__WORK INSTRUCTION__:
Gather every line below where "Datasheet" appears.
── DATA ──
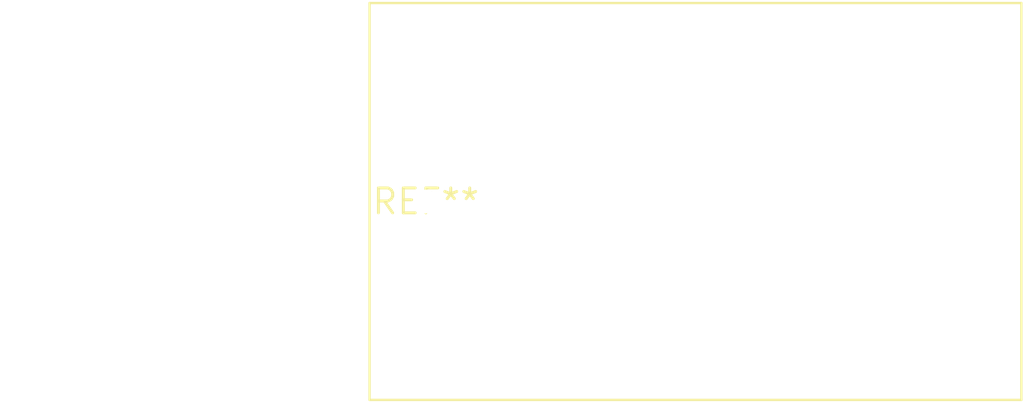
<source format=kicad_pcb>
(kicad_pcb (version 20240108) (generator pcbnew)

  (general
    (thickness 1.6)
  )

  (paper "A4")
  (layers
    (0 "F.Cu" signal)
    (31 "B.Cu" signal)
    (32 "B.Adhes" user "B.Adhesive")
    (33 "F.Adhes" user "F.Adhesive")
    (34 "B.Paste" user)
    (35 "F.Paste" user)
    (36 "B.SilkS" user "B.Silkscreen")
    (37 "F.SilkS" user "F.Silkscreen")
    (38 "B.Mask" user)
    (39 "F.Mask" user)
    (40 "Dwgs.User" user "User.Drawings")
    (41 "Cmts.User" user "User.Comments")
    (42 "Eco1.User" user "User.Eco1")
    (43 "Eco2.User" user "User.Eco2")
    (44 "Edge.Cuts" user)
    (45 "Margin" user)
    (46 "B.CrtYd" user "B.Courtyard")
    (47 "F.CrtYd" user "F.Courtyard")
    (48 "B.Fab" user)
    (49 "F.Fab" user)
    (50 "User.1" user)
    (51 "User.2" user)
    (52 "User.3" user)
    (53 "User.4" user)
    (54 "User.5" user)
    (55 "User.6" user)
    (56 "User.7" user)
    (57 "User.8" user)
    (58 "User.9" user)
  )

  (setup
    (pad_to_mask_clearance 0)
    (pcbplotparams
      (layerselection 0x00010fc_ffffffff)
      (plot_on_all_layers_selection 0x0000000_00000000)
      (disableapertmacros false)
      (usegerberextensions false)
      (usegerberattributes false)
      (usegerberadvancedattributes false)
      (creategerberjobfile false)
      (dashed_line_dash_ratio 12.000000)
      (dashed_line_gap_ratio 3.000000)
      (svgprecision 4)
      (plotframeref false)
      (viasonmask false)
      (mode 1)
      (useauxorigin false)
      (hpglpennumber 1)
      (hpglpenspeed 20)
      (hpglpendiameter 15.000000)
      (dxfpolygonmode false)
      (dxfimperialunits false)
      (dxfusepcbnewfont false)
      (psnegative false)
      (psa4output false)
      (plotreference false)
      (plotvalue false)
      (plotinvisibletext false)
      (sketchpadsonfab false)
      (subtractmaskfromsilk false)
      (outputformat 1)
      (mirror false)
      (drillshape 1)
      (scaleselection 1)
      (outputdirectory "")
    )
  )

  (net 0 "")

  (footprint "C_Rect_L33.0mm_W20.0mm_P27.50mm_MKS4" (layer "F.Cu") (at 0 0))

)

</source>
───
── DATA ──
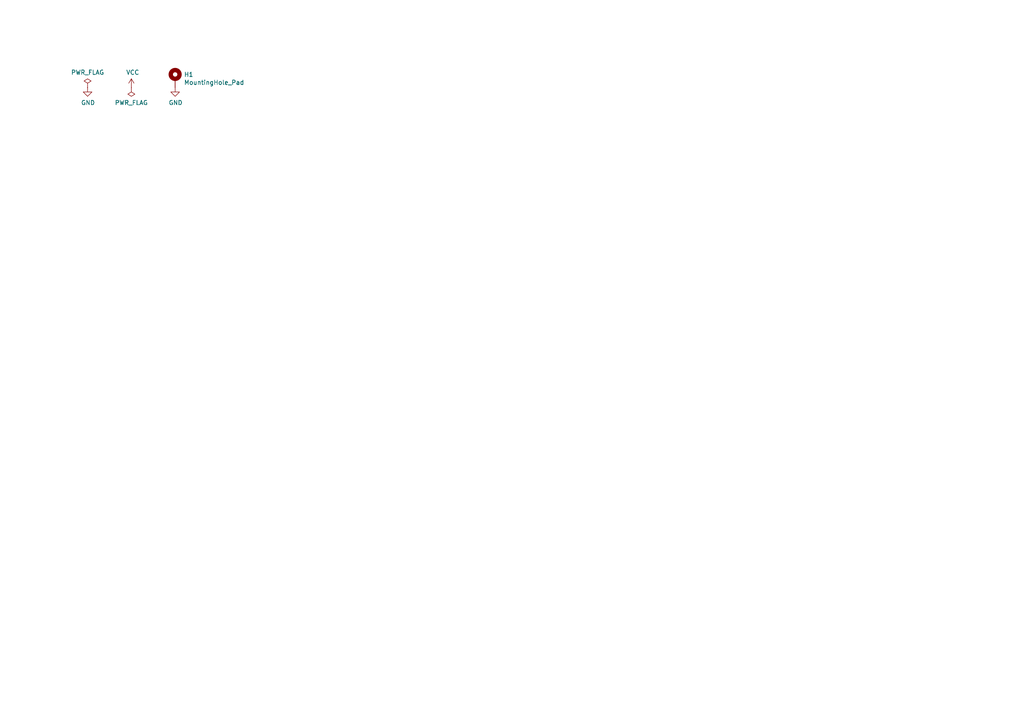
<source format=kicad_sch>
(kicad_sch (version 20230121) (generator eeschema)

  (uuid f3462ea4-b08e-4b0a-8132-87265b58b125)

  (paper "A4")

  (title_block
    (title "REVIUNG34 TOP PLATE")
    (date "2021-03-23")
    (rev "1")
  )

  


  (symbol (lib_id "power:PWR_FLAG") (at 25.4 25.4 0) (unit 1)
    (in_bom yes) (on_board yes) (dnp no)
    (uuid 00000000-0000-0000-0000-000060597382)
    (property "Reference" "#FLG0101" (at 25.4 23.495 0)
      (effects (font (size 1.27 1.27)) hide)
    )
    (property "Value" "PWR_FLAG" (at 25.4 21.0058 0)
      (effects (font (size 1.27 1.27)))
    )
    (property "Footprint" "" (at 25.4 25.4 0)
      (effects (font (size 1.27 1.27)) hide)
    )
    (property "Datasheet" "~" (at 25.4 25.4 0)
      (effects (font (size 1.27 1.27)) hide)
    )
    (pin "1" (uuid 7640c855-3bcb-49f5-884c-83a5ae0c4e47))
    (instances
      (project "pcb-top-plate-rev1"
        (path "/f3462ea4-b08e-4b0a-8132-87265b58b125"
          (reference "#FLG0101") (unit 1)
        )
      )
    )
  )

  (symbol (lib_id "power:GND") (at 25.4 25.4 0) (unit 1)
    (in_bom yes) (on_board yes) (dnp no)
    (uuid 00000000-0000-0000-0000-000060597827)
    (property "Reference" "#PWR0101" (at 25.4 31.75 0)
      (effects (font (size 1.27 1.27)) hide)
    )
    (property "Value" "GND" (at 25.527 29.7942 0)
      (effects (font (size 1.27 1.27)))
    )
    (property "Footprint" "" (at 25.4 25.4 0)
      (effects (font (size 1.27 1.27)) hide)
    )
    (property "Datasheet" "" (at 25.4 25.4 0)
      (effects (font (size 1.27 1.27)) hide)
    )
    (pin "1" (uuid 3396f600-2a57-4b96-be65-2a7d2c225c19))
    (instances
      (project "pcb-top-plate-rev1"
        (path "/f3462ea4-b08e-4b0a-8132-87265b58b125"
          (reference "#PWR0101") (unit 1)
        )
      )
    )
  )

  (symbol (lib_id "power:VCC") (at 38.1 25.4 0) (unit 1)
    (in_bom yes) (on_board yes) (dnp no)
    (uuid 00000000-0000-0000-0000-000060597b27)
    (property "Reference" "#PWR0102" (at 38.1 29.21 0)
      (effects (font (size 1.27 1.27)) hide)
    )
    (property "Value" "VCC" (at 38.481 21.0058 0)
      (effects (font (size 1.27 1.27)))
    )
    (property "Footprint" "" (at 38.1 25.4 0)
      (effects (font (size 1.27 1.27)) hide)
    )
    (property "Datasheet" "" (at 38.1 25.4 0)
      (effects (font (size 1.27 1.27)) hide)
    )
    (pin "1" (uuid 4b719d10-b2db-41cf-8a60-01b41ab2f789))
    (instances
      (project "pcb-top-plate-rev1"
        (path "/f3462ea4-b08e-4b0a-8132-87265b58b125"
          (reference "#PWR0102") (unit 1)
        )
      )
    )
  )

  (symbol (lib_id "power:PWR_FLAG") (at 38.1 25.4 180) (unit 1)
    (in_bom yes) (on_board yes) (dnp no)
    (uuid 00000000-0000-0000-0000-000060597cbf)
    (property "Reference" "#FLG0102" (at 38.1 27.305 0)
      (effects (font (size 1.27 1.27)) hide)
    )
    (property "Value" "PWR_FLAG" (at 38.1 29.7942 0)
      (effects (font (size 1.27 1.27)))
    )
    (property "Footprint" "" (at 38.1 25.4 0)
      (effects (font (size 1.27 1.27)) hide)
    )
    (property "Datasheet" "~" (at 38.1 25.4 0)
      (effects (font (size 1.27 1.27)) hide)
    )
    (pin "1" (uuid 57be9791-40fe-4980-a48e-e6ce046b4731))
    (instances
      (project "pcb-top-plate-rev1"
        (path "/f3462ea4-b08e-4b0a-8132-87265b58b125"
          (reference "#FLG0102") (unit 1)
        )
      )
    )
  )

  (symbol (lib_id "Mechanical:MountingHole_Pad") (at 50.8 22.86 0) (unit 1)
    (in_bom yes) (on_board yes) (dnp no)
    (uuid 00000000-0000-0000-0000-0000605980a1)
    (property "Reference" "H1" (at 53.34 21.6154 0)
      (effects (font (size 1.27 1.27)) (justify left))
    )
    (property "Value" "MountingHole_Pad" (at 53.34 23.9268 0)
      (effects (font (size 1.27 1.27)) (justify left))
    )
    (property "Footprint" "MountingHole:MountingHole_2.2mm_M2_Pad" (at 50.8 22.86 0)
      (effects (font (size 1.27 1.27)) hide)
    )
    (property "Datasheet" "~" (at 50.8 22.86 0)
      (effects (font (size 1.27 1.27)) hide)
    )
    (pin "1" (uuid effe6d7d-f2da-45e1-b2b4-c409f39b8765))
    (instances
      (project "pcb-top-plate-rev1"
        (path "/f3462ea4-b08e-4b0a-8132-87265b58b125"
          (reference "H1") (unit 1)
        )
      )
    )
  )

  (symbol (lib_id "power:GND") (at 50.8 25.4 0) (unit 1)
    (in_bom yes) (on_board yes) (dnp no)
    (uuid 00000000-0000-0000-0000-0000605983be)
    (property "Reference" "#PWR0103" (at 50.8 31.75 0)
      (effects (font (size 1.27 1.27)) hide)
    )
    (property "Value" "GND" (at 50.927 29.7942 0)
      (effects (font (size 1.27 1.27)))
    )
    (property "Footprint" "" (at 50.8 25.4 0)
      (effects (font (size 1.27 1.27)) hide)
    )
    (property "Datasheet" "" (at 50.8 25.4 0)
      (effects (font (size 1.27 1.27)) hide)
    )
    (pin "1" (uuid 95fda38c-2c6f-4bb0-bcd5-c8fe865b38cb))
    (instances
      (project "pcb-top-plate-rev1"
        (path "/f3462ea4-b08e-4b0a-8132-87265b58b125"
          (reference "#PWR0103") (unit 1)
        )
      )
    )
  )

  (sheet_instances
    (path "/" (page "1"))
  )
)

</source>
───
__SOLUTION TO THIS PROBLEM__:
    (property "Datasheet" "~" (at 25.4 25.4 0)
    (property "Datasheet" "" (at 25.4 25.4 0)
    (property "Datasheet" "" (at 38.1 25.4 0)
    (property "Datasheet" "~" (at 38.1 25.4 0)
    (property "Datasheet" "~" (at 50.8 22.86 0)
    (property "Datasheet" "" (at 50.8 25.4 0)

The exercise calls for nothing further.